• **INFORMATION**
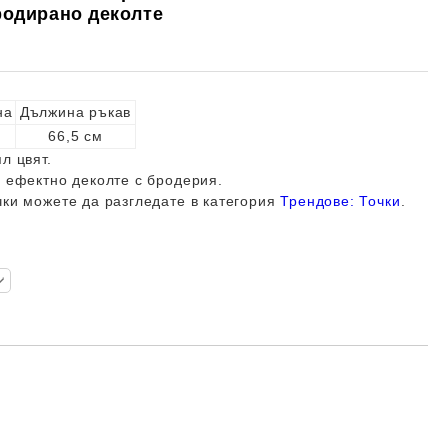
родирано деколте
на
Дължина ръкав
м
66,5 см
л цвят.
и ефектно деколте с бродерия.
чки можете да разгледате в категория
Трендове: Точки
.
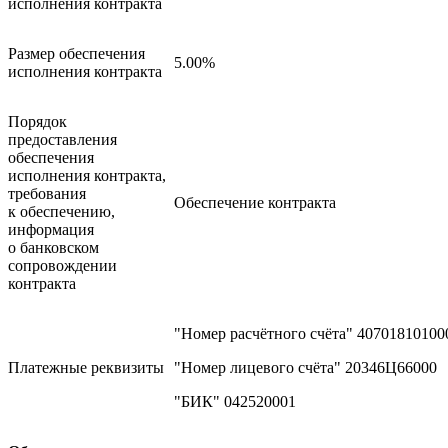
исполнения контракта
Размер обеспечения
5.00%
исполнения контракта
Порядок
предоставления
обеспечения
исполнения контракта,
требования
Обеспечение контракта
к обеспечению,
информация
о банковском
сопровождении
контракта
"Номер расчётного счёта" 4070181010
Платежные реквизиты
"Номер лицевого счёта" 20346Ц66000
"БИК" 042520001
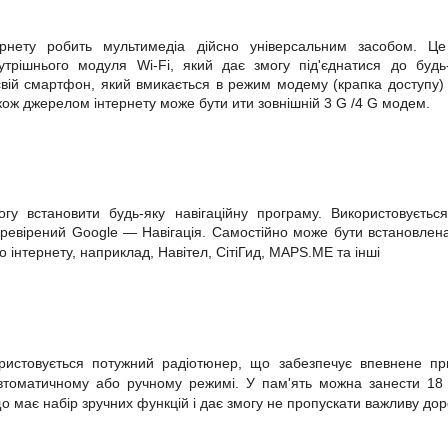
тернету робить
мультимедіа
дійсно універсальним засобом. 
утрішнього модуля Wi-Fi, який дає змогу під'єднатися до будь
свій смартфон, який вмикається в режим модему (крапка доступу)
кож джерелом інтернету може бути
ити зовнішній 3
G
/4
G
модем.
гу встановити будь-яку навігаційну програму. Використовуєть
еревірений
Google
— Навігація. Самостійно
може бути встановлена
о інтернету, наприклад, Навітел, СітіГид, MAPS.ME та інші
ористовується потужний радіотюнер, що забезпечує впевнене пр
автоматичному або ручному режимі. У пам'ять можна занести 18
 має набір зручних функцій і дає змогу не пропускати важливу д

• **EXERCISE INSTRUCTIONS**
Wherever the string "счёта" appears in the data above, report the whole line.

• **ANSWER BOX**
"Номер расчётного счёта" 4070181010
"Номер лицевого счёта" 20346Ц66000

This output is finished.